Beidler Notes – June 10, 2023

A glorious, cool, June morning greeted me as I began my turn around the Audubon Beidler Forest boardwalk. Lots of sounds and signs on either side announced the flow of Spring towards Summer: fading Jack-in-the-Pulpits among a forest of Dwarf Palmettoes with swelling flower buds all along their inflorescences soon to explode into pollinator treats.  Flowers of Cross Vine – so similar to Trumpet Vine I have to look for it’s foliage - littered the ground, the only evidence of their important presence.  Great chunks of wood were strewn about on the ground and boardwalk, testimony of a Pileated’s determination to find breakfast under the bark of a decaying tree for himself and his nestlings. Tracks in recently exposed mud recorded the passing of Raccoon – large and small, Turtle and Doe with Fawn. But… the surest evidence of warming weather was the presence of so many snakes especially Cottonmouths and Banded Water Snakes moving along the ground or basking on fallen logs.

A veritable garden was growing on one of the huge fallen trees, complete with ferns, forbes and flowers. Wanting to confirm the species of a fern, I sent a picture to iNaturalist and in return I was given a list of several of the plants populating the log AND alerted to the presence of a Cottonmouth I had failed to notice so focused was I on the flora instead of the fauna!! Indeed, inside the hollowed out log a young Cottonmouth was curled up at the very lip of it. What a surprise! Reminding me to be more present when viewing anything in the swamp.

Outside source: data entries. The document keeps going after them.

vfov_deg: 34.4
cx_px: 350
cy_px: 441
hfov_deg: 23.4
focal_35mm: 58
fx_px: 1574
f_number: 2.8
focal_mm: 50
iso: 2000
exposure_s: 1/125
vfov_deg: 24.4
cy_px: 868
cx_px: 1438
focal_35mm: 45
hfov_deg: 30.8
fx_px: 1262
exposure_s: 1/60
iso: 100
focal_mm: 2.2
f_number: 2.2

One curious observation I did make was how two trees, so closely adjacent to each other they almost share the same space, could yield such different signs of bird activity! The Swamp Tupelo/Black Gum was riddled with long lines of Sapsucker holes all the way around and up the tree. None at all existed on the Bald Cypress. The Yellow Bellied Sapsucker is considered a keystone species by naturalists because the holes they drill into trees cause the seepage of sweet, sugary sap feeding not only the Sapsucker but also many other species of birds and animals, most notably Hummingbirds and bees of every stripe.

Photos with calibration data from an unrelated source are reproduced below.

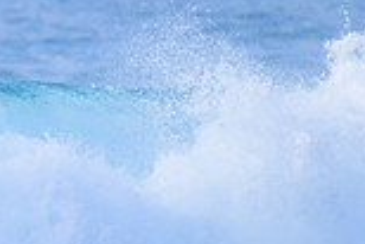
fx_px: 30638
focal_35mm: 3019
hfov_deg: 0.7
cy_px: 188
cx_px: -265
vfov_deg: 0.5
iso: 2200
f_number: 11
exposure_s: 1/2000
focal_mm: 800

Yellow-bellied Sapsuckers will return to the same tree year after year, the holes they make do minimal damage to the tree and are rarely, if ever, fatal. Photo: Richard Covey

The Prothonotary Warblers were very busy and audible in the trees plucking tiny insects off the leaves and stems. They conducted this search and eat behavior much lower than I was accustomed to seeing them, no binoculars were necessary. However, the most astonishing encounter with a Prothonotary was just before I reached the platform at the lake. Down on the ground in a very soft, mossy alcove created by the flared, buttressed trunk of an ancient Cypress a Prothontary Warbler lay writhing around in such a tortured posture I feared he had broken a wing and fallen there. I watched for some time, eventually remembering to pull out my phone and video it. In the process I noticed an eruption of winged ants coming out of the moss. The bird was picking these up and sticking them under his wing and tail. Eventually he filled his mouth with them and flew away under the boardwalk, presumably towards a nest. He returned in just a few minutes.

A Prothonotary Warbler with a good catch for its young. Photo: David Ramage

When I returned to the Center and explained what I had seen, Kristen told me it was not unusual behavior. Some birds use other creatures to harvest the mites that are infesting them. Apparently that is what the ants were doing. Ecological Services in the bird world!

And what a wonderous world it is!!! My knowledge and experience of and in Nature, deep in the swamp at Beidler Forest, is forever expanding.